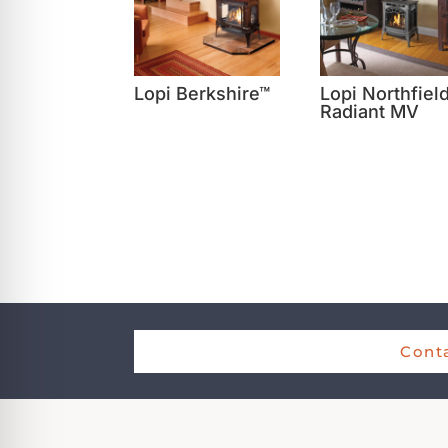
Lopi Berkshire™
Lopi Northfiel
Radiant MV
Conta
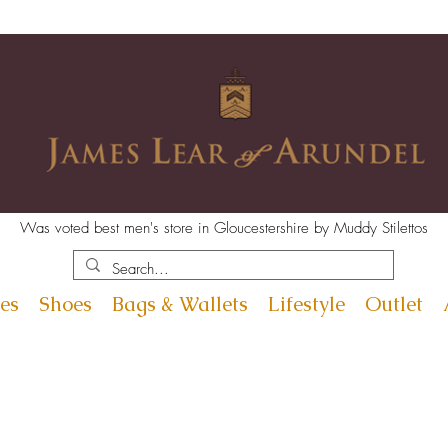
Was voted best men's store in Gloucestershire by Muddy Stilettos
es
Shoes
Bags & Wallets
Lifestyle
Outlet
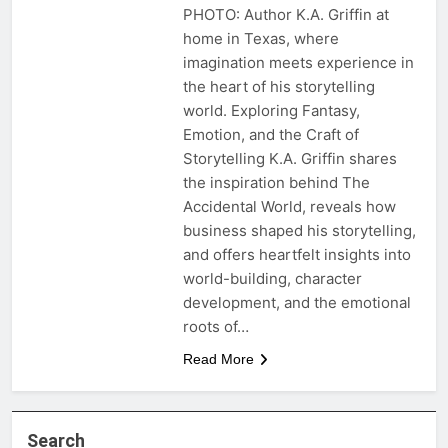
PHOTO: Author K.A. Griffin at
home in Texas, where
imagination meets experience in
the heart of his storytelling
world. Exploring Fantasy,
Emotion, and the Craft of
Storytelling K.A. Griffin shares
the inspiration behind The
Accidental World, reveals how
business shaped his storytelling,
and offers heartfelt insights into
world-building, character
development, and the emotional
roots of…
Read More
Search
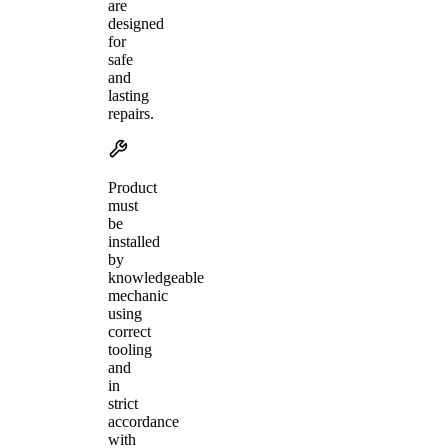
are
designed
for
safe
and
lasting
repairs.
Product
must
be
installed
by
knowledgeable
mechanic
using
correct
tooling
and
in
strict
accordance
with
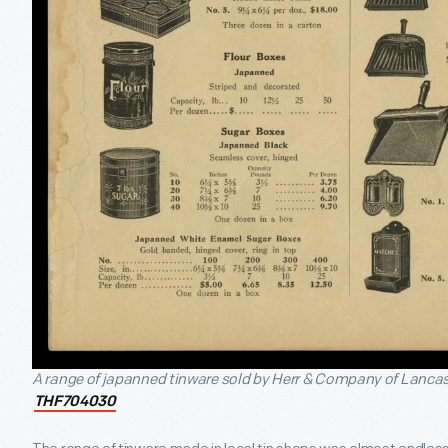
A range of japanned tinware sold by Herr & Company of Lancast
THF704030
--
## Exercise instructions
Determine how many lines in the entries above contain the string "Griffin". Reply with the number alone.

## Result for this task
2